Ein Sonntagsspaziergang durchs Quartier ist mitunter aufschlussreicher, als das obligate Sonntags-Zeitungslesen, das wir mangels fesselnder Inhalte wieder einmal in Rekordzeit hinter uns gebracht haben. — Draussen immerhin ein paar Sonnenstrahlen. Und viel Veränderung: Die drei älteren Einfamilienhäuser an der Hauptstrasse sind ausgeweidet – sie dürften die kommende Woche nicht überstehen. Auch am Waldrand ist Kahlschlag angesagt: Ein paar Bäume sind schon um, eine Reihe weiterer mit roten Kreuzen markiert.
Munter die Ferkel auf dem Bauernhof. Zum Glück können sie die Informationstafeln vor dem Gehege nicht lesen — sonst verginge ihnen mit Bestimmtheit ihr fröhliches Quietschen: Im Detail wird hier nämlich erklärt, wie kurz so ein Schweineleben ist und welch höherer Bestimmung die einzelnen Körperteilen dieser herzigen Viecher anschliessend zugeführt werden.
Weiter geht’s, an einer vor Monaten abgebrochenen und nun verdichtet neu aufgebauten Genossenschaftssiedlung vorbei. Spannend, wie sich die real gebauten Blöcke von den luftigen Bildern auf der Bautafel unterscheiden. Das Gesicht Zürichs verändert sich hier im Norden besonders rasant. — Am Strassenrand steht ein Bagger, daneben sechs Paletten mit Steinen: Grau, unscheinbar und schwer. Ein Schild verweist auf deren Bestimmungszweck: Eine neue Busschleife. Nichts besonderes, ein alltägliches Infrastrukturprojekt im wachsenden Quartier.
Die Herkunft der Steine hingegen ist exotisch: Sie kommen aus China. Der Blick auf die Etikette verrät weiter, dass sie von der Firma Interstein importiert worden sind und das Label Win-Win tragen. Das muss etwas Gutes sein, denken wir. Nomen est omen.
Trotzdem: Wie ist es möglich, dass die Stadt Zürich, die sich der Nachhaltigkeit verschrieben hat und die 2000-Wattgesellschaft anstrebt, in ihren Strassen Steine aus China verbaut?

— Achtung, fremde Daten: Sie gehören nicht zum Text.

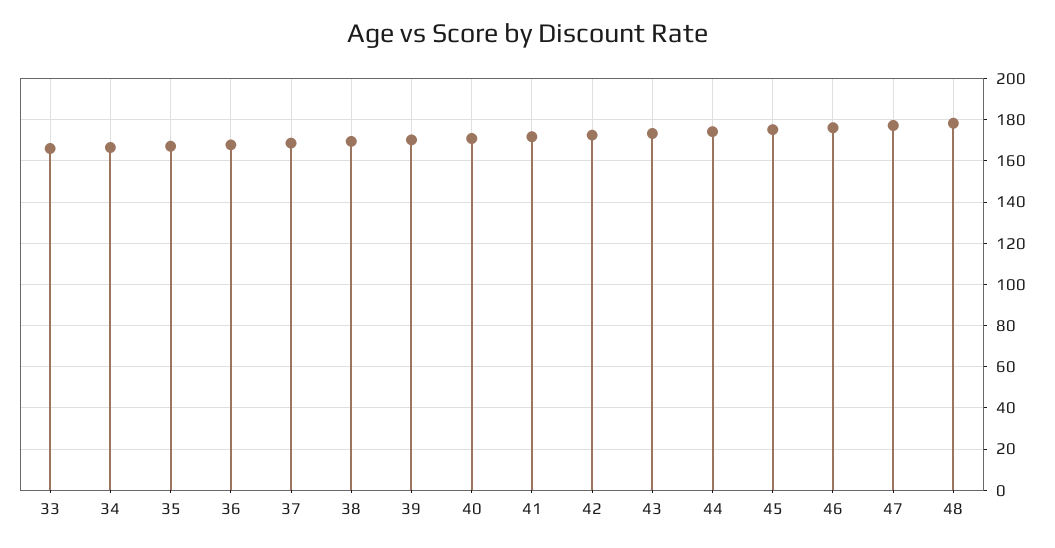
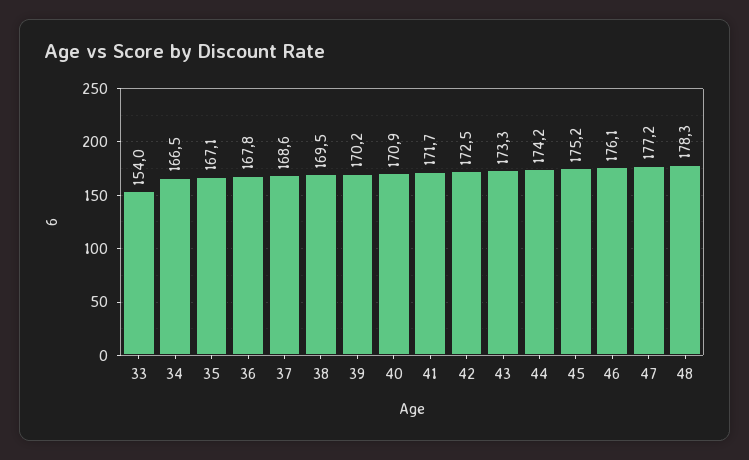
33: 165 -> 154

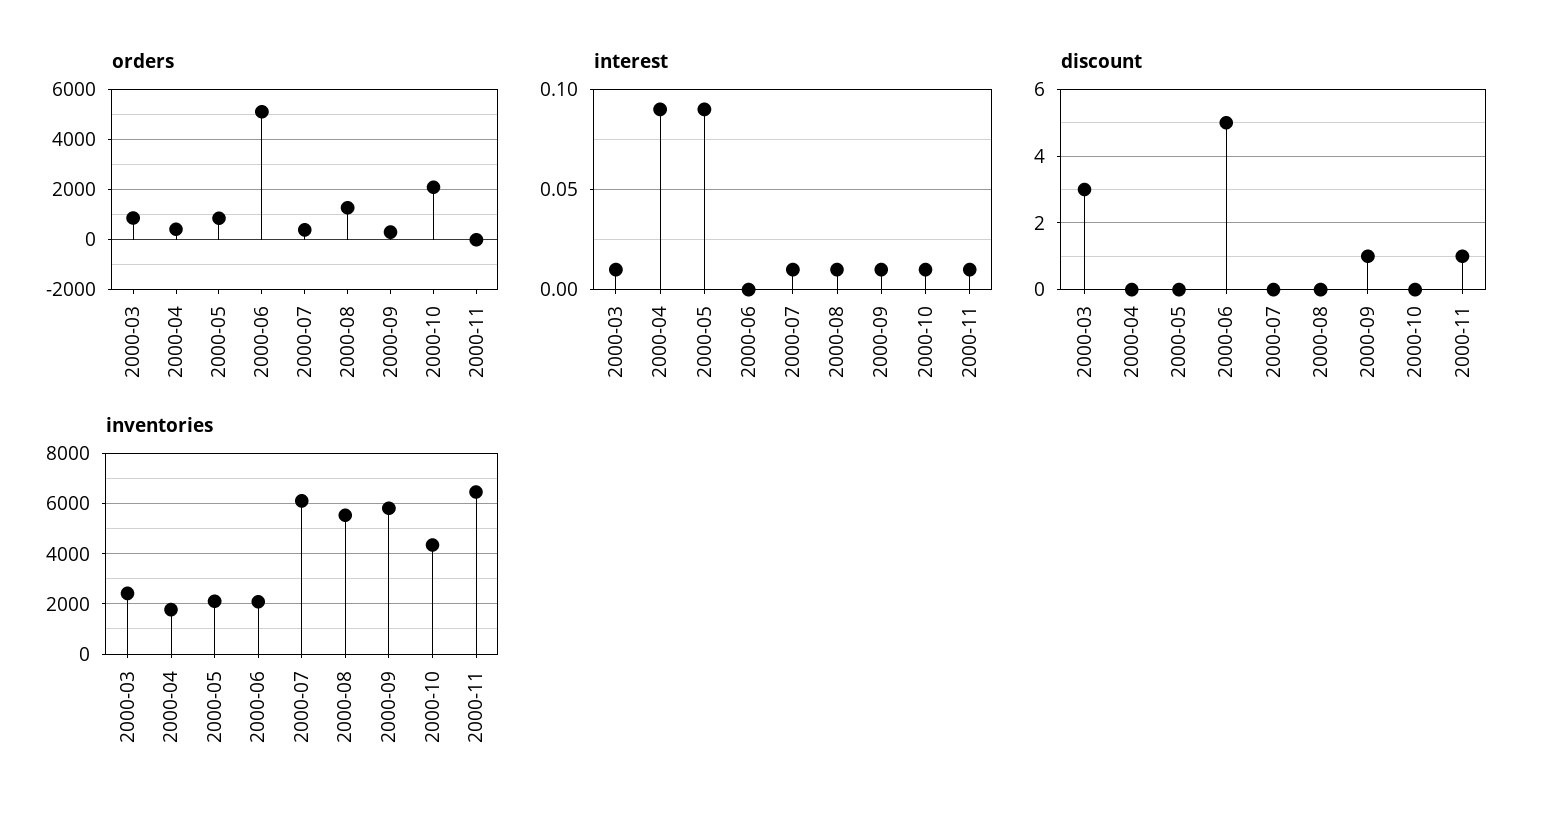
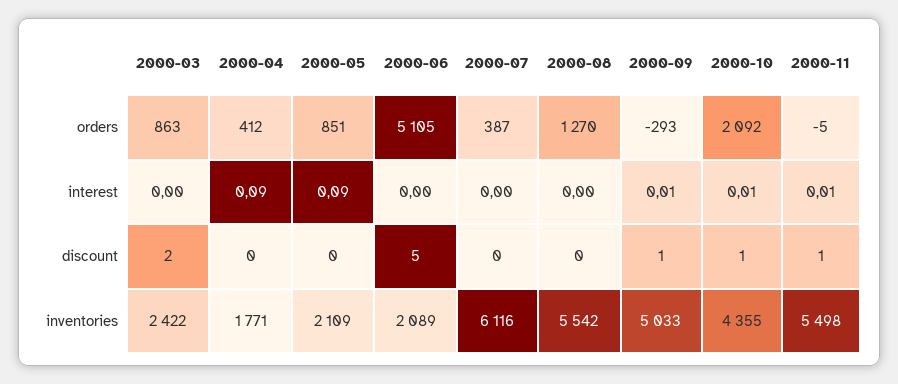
orders, 2000-09: 250 -> -293
interest, 2000-03: 0.01 -> 0
interest, 2000-07: 0.01 -> 0
interest, 2000-08: 0.01 -> 0
discount, 2000-03: 3 -> 2
discount, 2000-10: 0 -> 1
inventories, 2000-09: 5750 -> 5033
inventories, 2000-11: 6500 -> 5498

Eine kurze Internetrecherche gibt Auskunft: „Bis Oktober 2010 verwendete das Tiefbauamt hauptsächlich Steine aus schweizerischen oder europäischen Steinbrüchen”, steht in einer Medienmitteilung der Stadt. “Natursteine aus Asien wurden kaum verbaut, weil für diese kein international anerkanntes Zertifikat existierte, das die sozial verträgliche Herkunft der Steine garantierte.“
Dies änderte sich mit der Einführung einer Deklarationspflicht für Natursteine. Seither dürfen auch Steine aus Übersee verbaut werden, wenn der Lieferant mit einem Zertifikat belegen kann, dass die Steine sozial verträglich abgebaut worden sind. Von der Ökobilanz steht nichts.
Sozialstandards sind wichtig – für alle Produkte, die wir importieren. Doch rechtfertigt Fair-Trade auch den ökologisch absurden Import von Natursteinen aus Übersee? Auf solche Einwände pflegen Importeure zu antworten, dass der LKW-Transport von Gütern aus Südeuropa mehr CO2-Emissionen verursache, als eine Seefahrt von Asien nach Rotterdam und Basel.
Auch wenn diese Rechnung stimmen mag – sie geht nicht auf. Denn: Wie mancher asiatische Steinbruch liegt gleich neben einem Überseehafen, so dass dort keine LKW-Kilometer anfallen? Und warum berechnet man den Transport in Europa ab Portugal und berücksichtigt nicht einen Steinbruch im Tessin? — Es kann ja nicht sein, dass ein Soziallabel als Rechtfertigung dafür dient, dass eine der reichsten Städte der Welt aus Kostengründen Steine aus China importiert!